I FaceTime Tom from Yorkshire, my nephew, Noah – desperate to speak to Uncle Tom with me while his dad cooks us pasta – sitting on my lap.

Tom appears on the screen and I can see that he is guzzling our adored Noah up, but he looks pale.

‘Why aren’t you at work?’ I ask. ‘I told Noah we would try you just in case, but I thought the most we’d get was a quick thirty-second hello. You look awful.’

‘I have food poisoning,’ he says quickly.

‘Didn’t you go out last night?’ I ask. ‘Is food poisoning code?’

I nod at my nephew.

‘It’s okay,’ I say. ‘He understands hangovers. Noah’s dad’s a Yorkshireman.’

‘I’m serious,’ he snips.

I ease off.

‘I had a burger. Rich is feeling rough, too.’

I raise an eyebrow, but then Noah demonstrates to Tom the toddler yoga he does at nursery and I am focused on the tiny bottom stuck up in the air that’s making me laugh until I can’t breathe.

It’s only when I look up that I see Tom isn’t laughing. He is looking away, distracted, elsewhere when normally Noah consumes us both.

‘Lex, on your way back can you stop at the key place and get a flat key cut? I lost my keys last night. The porter had to let me in.’

‘Shit,’ I say, then check Noah didn’t hear. ‘Should we get the locks changed?’

‘No, I’ve got my wallet, so there’s nothing anyone could get our address from. Just a stupid drunk mistake.’

I laugh.

‘Ah! so you were drunk? But I thought it was the burger.’

He doesn’t even smile.

I get home the next day and the night passes into history, for now.

Something hangs between us, though. I think about how close we were when we started talking about starting a family. I see the us from then and the us from now. I think of the times we fill silences by both blurting out something inane at the same time and then politely withdrawing, to let the other speak. I think of the extra few centimetres between us in bed at night. At the lack of touch. Of the slight tilt of Tom’s diary – no longer a source of amusement to me but part of our routine, part of our calm – away from me now as he writes while I read, as we do.

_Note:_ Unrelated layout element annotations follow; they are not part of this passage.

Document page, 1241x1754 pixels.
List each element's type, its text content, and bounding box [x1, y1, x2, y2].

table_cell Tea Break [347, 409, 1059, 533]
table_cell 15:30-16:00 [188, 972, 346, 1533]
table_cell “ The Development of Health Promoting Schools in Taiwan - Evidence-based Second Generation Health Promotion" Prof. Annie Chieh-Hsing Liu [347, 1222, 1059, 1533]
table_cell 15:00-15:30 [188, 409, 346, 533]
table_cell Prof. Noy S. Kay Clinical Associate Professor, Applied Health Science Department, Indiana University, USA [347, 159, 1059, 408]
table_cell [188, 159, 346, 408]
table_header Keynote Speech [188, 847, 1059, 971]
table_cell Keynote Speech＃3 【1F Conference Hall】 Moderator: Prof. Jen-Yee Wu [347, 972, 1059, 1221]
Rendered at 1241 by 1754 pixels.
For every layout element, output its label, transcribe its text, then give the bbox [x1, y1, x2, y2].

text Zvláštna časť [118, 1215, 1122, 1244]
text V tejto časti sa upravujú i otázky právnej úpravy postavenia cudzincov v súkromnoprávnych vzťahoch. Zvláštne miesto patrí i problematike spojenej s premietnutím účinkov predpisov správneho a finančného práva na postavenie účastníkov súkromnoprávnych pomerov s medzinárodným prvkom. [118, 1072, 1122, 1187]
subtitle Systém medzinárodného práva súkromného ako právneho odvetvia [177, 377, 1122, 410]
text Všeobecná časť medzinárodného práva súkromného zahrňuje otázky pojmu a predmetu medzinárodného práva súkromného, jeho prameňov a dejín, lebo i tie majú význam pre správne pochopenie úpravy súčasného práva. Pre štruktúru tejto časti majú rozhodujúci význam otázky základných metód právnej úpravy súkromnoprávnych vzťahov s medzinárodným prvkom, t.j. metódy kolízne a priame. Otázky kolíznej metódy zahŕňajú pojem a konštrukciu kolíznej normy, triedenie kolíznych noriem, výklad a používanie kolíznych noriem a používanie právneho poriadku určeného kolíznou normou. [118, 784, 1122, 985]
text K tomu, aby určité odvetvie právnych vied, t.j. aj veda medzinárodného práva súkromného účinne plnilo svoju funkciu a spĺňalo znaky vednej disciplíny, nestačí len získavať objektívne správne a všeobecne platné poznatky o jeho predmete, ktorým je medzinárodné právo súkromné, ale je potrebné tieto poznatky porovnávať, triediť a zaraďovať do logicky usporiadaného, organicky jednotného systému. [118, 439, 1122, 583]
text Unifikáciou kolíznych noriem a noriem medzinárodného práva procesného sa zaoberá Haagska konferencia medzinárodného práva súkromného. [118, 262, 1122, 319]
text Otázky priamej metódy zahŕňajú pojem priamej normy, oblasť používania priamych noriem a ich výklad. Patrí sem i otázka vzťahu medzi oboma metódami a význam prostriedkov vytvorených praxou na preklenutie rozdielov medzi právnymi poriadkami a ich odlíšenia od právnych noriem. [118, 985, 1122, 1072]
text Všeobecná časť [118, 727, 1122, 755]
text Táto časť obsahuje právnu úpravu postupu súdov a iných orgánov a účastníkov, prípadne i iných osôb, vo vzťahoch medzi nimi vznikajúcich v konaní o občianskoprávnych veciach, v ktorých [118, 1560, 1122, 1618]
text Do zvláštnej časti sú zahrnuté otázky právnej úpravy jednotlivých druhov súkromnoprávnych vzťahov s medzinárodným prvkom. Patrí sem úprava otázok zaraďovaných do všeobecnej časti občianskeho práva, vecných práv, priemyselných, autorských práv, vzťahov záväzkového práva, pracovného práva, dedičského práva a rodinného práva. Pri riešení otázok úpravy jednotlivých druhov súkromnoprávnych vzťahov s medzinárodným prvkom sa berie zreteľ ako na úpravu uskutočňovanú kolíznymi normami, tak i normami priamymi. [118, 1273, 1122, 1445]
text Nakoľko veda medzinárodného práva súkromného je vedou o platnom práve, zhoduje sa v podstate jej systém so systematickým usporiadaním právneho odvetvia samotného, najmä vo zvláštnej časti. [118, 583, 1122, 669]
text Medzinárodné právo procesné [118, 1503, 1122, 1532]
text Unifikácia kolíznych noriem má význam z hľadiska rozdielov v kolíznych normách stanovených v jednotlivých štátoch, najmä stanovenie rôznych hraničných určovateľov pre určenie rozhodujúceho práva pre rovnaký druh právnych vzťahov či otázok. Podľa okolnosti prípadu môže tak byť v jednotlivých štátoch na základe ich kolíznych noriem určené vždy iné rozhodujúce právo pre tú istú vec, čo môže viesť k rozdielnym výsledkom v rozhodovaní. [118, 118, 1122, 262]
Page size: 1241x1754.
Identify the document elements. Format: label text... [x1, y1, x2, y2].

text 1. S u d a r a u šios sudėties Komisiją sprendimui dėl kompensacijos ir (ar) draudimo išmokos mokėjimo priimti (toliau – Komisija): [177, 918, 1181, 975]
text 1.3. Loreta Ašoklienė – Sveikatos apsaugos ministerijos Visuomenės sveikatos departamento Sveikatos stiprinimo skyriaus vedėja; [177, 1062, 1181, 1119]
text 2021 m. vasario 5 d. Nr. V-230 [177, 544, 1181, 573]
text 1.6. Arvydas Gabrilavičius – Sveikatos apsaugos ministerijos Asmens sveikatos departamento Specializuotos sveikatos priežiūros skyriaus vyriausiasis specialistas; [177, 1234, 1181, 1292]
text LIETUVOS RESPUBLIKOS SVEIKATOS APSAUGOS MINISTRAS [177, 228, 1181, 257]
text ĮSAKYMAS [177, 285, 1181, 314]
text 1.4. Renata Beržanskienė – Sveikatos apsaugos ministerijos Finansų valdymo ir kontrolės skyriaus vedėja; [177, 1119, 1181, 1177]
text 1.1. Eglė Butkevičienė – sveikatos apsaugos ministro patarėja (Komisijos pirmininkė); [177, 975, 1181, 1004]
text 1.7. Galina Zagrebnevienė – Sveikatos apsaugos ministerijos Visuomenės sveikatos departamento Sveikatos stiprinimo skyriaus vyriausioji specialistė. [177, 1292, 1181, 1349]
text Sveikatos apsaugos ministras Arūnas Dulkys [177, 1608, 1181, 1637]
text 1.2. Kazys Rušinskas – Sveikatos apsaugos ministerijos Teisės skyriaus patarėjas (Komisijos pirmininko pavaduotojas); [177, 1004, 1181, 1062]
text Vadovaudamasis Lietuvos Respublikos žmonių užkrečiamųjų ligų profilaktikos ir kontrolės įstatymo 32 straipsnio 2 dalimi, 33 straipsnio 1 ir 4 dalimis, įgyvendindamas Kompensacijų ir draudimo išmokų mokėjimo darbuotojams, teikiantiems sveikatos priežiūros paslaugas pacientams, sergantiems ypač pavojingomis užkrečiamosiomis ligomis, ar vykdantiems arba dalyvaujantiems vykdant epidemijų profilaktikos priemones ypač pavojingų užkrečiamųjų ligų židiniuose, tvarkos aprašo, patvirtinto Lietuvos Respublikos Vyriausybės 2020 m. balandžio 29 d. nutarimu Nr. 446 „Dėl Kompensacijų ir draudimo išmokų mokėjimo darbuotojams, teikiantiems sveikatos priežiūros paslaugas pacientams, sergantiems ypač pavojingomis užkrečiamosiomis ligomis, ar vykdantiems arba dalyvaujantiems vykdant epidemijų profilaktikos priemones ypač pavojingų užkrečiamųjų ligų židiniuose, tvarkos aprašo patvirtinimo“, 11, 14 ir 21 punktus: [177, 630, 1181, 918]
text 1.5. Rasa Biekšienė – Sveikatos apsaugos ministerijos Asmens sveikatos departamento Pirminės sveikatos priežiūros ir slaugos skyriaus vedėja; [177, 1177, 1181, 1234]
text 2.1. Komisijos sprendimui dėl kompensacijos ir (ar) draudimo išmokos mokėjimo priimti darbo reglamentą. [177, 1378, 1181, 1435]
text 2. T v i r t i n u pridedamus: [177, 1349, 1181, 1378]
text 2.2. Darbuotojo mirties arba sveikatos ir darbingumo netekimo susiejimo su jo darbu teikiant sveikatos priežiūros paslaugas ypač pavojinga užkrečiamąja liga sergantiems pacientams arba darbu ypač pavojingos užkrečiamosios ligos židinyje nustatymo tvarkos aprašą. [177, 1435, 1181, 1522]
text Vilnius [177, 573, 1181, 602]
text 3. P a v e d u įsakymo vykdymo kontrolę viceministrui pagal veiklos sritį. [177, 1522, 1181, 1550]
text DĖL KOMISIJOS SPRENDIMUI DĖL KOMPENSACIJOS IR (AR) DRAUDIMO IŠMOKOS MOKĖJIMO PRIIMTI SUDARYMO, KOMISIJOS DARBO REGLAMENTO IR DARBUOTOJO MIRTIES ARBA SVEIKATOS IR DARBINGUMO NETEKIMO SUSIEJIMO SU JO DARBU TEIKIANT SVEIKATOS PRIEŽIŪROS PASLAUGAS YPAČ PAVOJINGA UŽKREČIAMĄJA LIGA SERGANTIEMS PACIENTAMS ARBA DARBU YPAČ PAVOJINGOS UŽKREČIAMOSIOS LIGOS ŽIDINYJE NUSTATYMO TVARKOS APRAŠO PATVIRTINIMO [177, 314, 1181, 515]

I think about how a hug we shared the other day reminded me of the ones I get from my parents. Hanging back. Not quite invested. I think of how it’s rare now that we get tipsy together slowly and speak about being teenagers, or politics, or any other conversation that meanders its way through a bottle of wine. I try to remember the last time we kissed, just kissed, without it being about trying for a baby, and I cannot. Alone that night in a bed at the other end of the country, I feel very distant and suddenly, very sad.